Supplied passage:
Meanwhile, Japan looks on track for more fiscal stimulus – but just beware that the headline number (reported to be about 15% of GDP) appears to include a lot of smoke and mirrors adding in private spending that is assumed to be prompted by the spending, local government spending and the existing budget – actual new borrowing is likely to be a lot less.

Chinese economic data for October was mixed with stronger than expected industrial production and retail sales but the property downturn weighing on investment and house prices falling. All up it suggests growth remains subdued compared to early this year but is not collapsing.

Australian economic events and implications

Australian wages growth is still weak, but it has picked up. September quarter wages growth rose to a still-weak 2.2% YoY and has a long way to go to get to the 3% or more level necessary to sustain inflation in the 2-3% target range. That said, the 0.6% QoQ rise in the quarter was reasonable given the lockdowns with both NSW and Victoria actually seeing an acceleration in wages growth.

Records shown:
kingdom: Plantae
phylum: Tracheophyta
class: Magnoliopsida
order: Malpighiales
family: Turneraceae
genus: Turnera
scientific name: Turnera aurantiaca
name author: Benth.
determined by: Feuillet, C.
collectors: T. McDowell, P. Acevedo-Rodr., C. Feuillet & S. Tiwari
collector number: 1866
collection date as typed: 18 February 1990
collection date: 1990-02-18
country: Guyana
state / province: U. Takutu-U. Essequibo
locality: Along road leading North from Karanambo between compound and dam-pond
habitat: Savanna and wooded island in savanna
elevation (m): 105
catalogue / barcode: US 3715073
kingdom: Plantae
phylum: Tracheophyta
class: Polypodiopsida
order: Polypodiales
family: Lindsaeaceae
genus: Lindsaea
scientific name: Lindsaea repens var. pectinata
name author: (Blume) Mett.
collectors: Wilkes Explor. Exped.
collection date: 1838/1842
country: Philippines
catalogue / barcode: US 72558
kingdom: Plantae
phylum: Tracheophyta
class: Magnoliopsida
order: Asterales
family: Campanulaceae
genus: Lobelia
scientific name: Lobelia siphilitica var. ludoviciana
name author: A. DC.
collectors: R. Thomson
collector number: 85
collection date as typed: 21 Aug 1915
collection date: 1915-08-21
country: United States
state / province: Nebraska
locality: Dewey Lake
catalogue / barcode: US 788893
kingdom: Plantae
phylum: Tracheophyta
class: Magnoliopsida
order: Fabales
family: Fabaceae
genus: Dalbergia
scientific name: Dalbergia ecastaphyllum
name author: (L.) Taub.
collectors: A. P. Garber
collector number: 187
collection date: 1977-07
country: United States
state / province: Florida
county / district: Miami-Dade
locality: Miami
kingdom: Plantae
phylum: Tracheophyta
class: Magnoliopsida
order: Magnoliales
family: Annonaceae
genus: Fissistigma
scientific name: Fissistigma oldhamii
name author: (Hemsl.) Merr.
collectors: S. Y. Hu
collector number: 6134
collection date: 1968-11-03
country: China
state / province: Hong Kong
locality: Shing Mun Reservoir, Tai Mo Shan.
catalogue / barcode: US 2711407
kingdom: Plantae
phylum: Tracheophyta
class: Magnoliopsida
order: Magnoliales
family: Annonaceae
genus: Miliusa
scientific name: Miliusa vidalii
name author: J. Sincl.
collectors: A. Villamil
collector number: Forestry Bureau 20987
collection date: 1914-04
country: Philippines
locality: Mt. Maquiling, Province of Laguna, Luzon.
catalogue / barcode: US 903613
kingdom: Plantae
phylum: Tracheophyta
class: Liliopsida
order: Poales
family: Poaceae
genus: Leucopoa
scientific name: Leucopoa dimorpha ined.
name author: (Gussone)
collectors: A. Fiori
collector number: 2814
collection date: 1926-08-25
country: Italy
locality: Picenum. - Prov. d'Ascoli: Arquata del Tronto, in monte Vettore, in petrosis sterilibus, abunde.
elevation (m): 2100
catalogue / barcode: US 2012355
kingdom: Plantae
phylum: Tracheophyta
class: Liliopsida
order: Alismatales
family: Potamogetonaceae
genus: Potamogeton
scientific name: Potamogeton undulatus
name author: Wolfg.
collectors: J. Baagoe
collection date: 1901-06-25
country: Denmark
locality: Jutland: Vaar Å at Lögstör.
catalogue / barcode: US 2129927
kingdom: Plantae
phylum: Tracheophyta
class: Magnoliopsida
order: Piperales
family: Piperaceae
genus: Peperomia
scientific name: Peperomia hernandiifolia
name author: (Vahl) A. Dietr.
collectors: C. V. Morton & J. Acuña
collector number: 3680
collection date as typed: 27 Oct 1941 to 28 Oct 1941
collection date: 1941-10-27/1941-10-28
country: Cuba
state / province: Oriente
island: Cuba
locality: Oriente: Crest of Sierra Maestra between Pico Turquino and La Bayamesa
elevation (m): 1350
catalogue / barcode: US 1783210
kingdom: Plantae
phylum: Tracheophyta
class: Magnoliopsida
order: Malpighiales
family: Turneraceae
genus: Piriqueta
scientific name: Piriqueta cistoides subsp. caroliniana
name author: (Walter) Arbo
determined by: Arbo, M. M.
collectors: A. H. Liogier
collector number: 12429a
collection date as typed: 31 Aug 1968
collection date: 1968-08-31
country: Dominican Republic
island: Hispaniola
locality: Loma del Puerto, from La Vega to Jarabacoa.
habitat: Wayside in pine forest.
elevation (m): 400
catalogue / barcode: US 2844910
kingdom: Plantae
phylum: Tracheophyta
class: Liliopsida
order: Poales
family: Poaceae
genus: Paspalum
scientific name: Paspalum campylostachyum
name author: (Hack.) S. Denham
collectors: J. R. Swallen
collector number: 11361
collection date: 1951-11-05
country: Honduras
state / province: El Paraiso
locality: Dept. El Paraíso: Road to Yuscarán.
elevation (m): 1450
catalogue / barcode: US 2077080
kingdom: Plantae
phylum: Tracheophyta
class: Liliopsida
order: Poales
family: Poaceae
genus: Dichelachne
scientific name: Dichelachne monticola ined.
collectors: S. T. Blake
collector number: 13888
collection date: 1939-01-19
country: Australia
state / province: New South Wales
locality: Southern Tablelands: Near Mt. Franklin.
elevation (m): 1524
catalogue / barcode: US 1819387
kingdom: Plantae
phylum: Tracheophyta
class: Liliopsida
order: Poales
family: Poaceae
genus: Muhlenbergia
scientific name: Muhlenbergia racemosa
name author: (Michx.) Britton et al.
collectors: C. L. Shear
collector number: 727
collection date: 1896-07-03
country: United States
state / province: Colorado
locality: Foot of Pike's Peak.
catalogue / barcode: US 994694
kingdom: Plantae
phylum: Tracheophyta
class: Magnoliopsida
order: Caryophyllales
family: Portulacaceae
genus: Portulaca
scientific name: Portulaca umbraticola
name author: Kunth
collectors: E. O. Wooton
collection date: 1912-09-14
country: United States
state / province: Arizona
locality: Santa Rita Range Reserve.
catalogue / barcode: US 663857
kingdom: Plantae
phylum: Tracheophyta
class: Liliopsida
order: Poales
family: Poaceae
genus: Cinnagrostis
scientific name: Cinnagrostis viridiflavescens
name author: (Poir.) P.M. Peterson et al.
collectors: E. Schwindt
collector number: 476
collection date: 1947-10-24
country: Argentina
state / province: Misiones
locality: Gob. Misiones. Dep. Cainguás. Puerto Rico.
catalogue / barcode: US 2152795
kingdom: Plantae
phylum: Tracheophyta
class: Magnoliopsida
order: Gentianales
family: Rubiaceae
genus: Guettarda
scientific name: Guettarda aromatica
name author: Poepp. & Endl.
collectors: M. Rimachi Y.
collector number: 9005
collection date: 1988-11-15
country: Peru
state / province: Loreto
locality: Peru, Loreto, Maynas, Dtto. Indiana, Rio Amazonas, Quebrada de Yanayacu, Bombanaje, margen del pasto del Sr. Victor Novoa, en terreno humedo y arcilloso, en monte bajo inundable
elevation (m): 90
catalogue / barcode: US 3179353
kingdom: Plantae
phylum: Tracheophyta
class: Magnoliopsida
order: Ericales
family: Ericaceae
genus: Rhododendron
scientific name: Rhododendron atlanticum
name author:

Your tasks:
1. Render this sentence from the economic commentary into French: "All up it suggests growth remains subdued compared to early this year but is not collapsing."
2. Carry on the economic commentary from its final sentence, following the discussion of Australian wages growth.
The material bears no relation to the economic commentary.

Solved problems:
1. Dans l'ensemble, cela laisse penser que la croissance reste modérée par rapport au début de cette année, mais qu'elle ne s'effondre pas.

2.
Private sector wages growth rose at its strongest pace since 2014 and the staggered increase in the minimum wage this year will serve to boost wages growth this quarter. With the strong jobs market and unemployment likely to push down to 4% next year and significant evidence of strong labour demand and labour shortages in several sectors our assessment is that wages growth will rise more rapidly next year than the RBA is forecasting. As Governor Lowe points out: “We have little experience as to how the Australian labour market works at an unemployment rate of 4%.”

APRA is flagging options for more macro prudential tightening but also notes that rate hikes could do its job in cooling property lending. Higher fixed rates may help but the heavy lifting would still have to come from variable rates and the key driver there is the RBA’s cash rate; and a rate hike is still a year away on our view and more than two years away on the RBA’s.

Meanwhile, APRA has laid out various options, none of which are surprising but it's clear that limiting lending to high debt to income borrowers and to high loan to valuation ratio borrowers are still on the table. A further lift to serviceability buffers probably remains the easiest option though. Our base case is that APRA will likely do more and that this will come early next year and contribute to the slowing in property price growth to 5% we anticipate through next year.

What to watch over the next week

The Reserve Bank of New Zealand is likely to raise rates by another 0.25% Wednesday, taking the cash rate to 0.75%.

Australian business conditions PMIs for November (today) are likely to show a further rise after reopening. Meanwhile, September quarter construction data (Wednesday) is expected to show a 3% contraction and business investment data (Thursday) is expected to fall 1.5% reflecting the impact of the NSW and Victorian lockdowns and both will be inputs to September quarter GDP growth.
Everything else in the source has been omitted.